Certainly, this adds a new dimension to the distributed single point
of failure concept. 8-(

 If you've got a almost-fully-meshed MPLS core, export limits won't
 really work, will they?

 I don't understand this question. What has MPLS to do with IGP route
 filtering?!?

It's the almost fully-meshed part.  In such a setup, a single router
which exceeds the limit can affect a large part of the the network,
even if other routers do not propagate the bogus data.

But as you say, if the limit you mentioned is just a local limit on
redistribution to the IGP for a single router, my point is moot--if
it's in the IGP, you lose because the limit does not apply to routes
which are received over the IGP.


Re: Level 3 RFO

2005-10-23 Thread Florian Weimer

 However, due to the number of flooded LSAs, other devices in the
 Level 3 network had difficulty fully loading the OSPF tables and
 processing the volume of updates.  This caused abnormal conditions
 within portions of the Level 3 network.  Manual intervention on
 specific routers was required to allow a number of routers to return
 to a normal routing state.

This isn't the first time this has happened to an ISP. 8-(

Are there any configuration tweaks which can locally confine such an
event?  Something like the hard prefix limit for BGP, perhaps.  (I'm
not an OSPF expert, and understand that things are generally more
difficult with link-state protocols.)


Re: Level 3 RFO

2005-10-23 Thread Daniel Roesen

On Sun, Oct 23, 2005 at 09:48:58PM +0200, Florian Weimer wrote:
 This isn't the first time this has happened to an ISP. 8-(

Indeed.

 Are there any configuration tweaks which can locally confine such an
 event?  Something like the hard prefix limit for BGP, perhaps.

JunOS:
set protocols ospf prefix-export-limit n
set protocols isis level n prefix-export-limit n

I'm told IOS has the ~same.


Best regards,
Daniel

-- 
CLUE-RIPE -- Jabber: [EMAIL PROTECTED] -- [EMAIL PROTECTED] -- PGP: 0xA85C8AA0


Level 3 RFO

2005-10-22 Thread erikk


Customer Information



   Customer Company Name:  (Internap)



   Customer Contact Information:  ([EMAIL PROTECTED])

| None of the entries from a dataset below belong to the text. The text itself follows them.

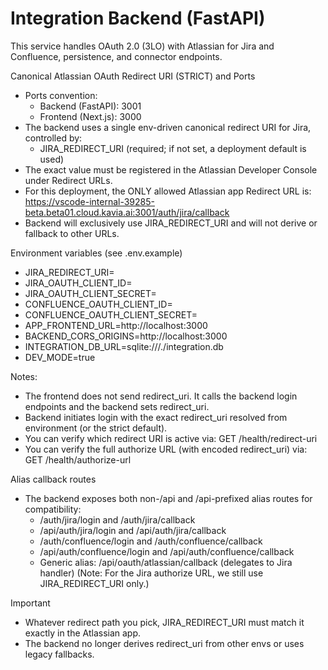 # Integration Backend (FastAPI)

This service handles OAuth 2.0 (3LO) with Atlassian for Jira and Confluence, persistence, and connector endpoints.

Canonical Atlassian OAuth Redirect URI (STRICT) and Ports
- Ports convention:
  - Backend (FastAPI): 3001
  - Frontend (Next.js): 3000
- The backend uses a single env-driven canonical redirect URI for Jira, controlled by:
  - JIRA_REDIRECT_URI (required; if not set, a deployment default is used)
- The exact value must be registered in the Atlassian Developer Console under Redirect URLs.
- For this deployment, the ONLY allowed Atlassian app Redirect URL is:
  https://vscode-internal-39285-beta.beta01.cloud.kavia.ai:3001/auth/jira/callback
- Backend will exclusively use JIRA_REDIRECT_URI and will not derive or fallback to other URLs.

Environment variables (see .env.example)
- JIRA_REDIRECT_URI=
- JIRA_OAUTH_CLIENT_ID=
- JIRA_OAUTH_CLIENT_SECRET=
- CONFLUENCE_OAUTH_CLIENT_ID=
- CONFLUENCE_OAUTH_CLIENT_SECRET=
- APP_FRONTEND_URL=http://localhost:3000
- BACKEND_CORS_ORIGINS=http://localhost:3000
- INTEGRATION_DB_URL=sqlite:///./integration.db
- DEV_MODE=true

Notes:
- The frontend does not send redirect_uri. It calls the backend login endpoints and the backend sets redirect_uri.
- Backend initiates login with the exact redirect_uri resolved from environment (or the strict default).
- You can verify which redirect URI is active via:
  GET /health/redirect-uri
- You can verify the full authorize URL (with encoded redirect_uri) via:
  GET /health/authorize-url

Alias callback routes
- The backend exposes both non-/api and /api-prefixed alias routes for compatibility:
  - /auth/jira/login and /auth/jira/callback
  - /api/auth/jira/login and /api/auth/jira/callback
  - /auth/confluence/login and /auth/confluence/callback
  - /api/auth/confluence/login and /api/auth/confluence/callback
  - Generic alias: /api/oauth/atlassian/callback (delegates to Jira handler)
    (Note: For the Jira authorize URL, we still use JIRA_REDIRECT_URI only.)

Important
- Whatever redirect path you pick, JIRA_REDIRECT_URI must match it exactly in the Atlassian app.
- The backend no longer derives redirect_uri from other envs or uses legacy fallbacks.
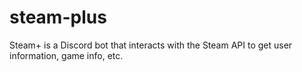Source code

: # steam-plus
Steam+ is a Discord bot that interacts with the Steam API to get user information, game info, etc.
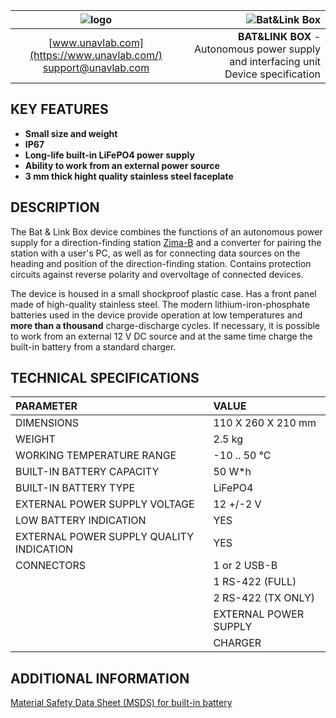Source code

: | ![logo](https://ucnl.github.io/documentation/sm_logo.png) | ![Bat&Link Box](https://ucnl.github.io/documentation/batnlinkbox.png) |
| :---: | ---: |
| [www.unavlab.com](https://www.unavlab.com/) <br/> [support@unavlab.com](mailto:support@unavlab.com) | **BAT&LINK BOX** - Autonomous power supply and interfacing unit <br/> Device specification |

## KEY FEATURES

* **Small size and weight**
* **IP67**
* **Long-life built-in LiFePO4 power supply**
* **Ability to work from an external power source**
* **3 mm thick hight quality stainless steel faceplate**


## DESCRIPTION

The Bat & Link Box device combines the functions of an autonomous power supply for a direction-finding station [Zima-B](Zima_B_Specification_en.md) and a converter for pairing the station with a user's PC, as well as for connecting data sources on the heading and position of the direction-finding station. Contains protection circuits against reverse polarity and overvoltage of connected devices.

The device is housed in a small shockproof plastic case. Has a front panel made of high-quality stainless steel. The modern lithium-iron-phosphate batteries used in the device provide operation at low temperatures and **more than a thousand** charge-discharge cycles. If necessary, it is possible to work from an external 12 V DC source and at the same time charge the built-in battery from a standard charger.

<div style="page-break-after: always;"></div>

## TECHNICAL SPECIFICATIONS

| PARAMETER | VALUE |
| :--- | :--- |
| DIMENSIONS | 110 X 260 X 210 mm |
| WEIGHT | 2.5 kg |
| WORKING TEMPERATURE RANGE | -10 .. 50 °С |
| BUILT-IN BATTERY CAPACITY | 50 W\*h |
| BUILT-IN BATTERY TYPE | LiFePO4 |
| EXTERNAL POWER SUPPLY VOLTAGE | 12 +/-2 V |
| LOW BATTERY INDICATION | YES |
| EXTERNAL POWER SUPPLY QUALITY INDICATION | YES |
| CONNECTORS | 1 or 2 USB-B |
| | 1 RS-422 (FULL) |
| | 2 RS-422 (TX ONLY) |
| | EXTERNAL POWER SUPPLY |
| | CHARGER |

## ADDITIONAL INFORMATION

[Material Safety Data Sheet (MSDS) for built-in battery](\documentation\MSDS_BATLINK_LiFePO4_en.pdf)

   Customer Location:  (All services with Level3 Communications)



   Original Ticket Number:  SM Parent 1429209



   Customer Impact:  Outage



Event Summary



   Outage location:  IP North America, Trans-Atlantic and European
Markets



   Ticket Create Date and Time:  10/21/2005 12:01 MDT



   Service Restore Date and Time:  Between 10/21/2005 12:25 MDT to

10/21/2005 5:31 MDT depending on Location



   Total Duration:  Varied by Location



   Event Description:

A configuration update was applied to an edge router in Chicago as part of
approved low risk maintenance activity. This validated and approved
configuration change was applied to four other major markets with no impact.
However; in this specific case the configuration was corrupted during the
deployment process on this specific edge router.  Upon load of the corrupted
configuration, the device created an open-ended policy allowing this 
router's

routes to be redistributed to OSPF.



The engineering team immediately reverted to the previous saved
configuration to mitigate route propagation.  The rollback was followed by
deliberate router isolation and complete device reload to ensure no stale
LSAs (Link State Announcements), existed on the device and completed by
12:08 MDT.  After reloading the edge router, the initial cause of the event
was effectively mitigated.  However, due to the number of flooded LSAs,
other devices in the Level 3 network had difficulty fully loading the OSPF
tables and processing the volume of updates.  This caused abnormal
conditions within portions of the Level 3 network.  Manual intervention on
specific routers was required to allow a number of routers to return to a
normal routing state.





Root Cause Analysis



Committed redistribution of loopback statement in an erroneous state.









Repair



   On devices with large number of adjacent neighbors a selective
process of disabling interfaces on redundant paths or OSPF process restarts
stabilized the affected portions to the network.



Future Preventive Actions



The Level 3 engineering team is currently analyzing the event in order to
determine an appropriate action plan.  Details of this specific plan will be
available after the analysis is complete.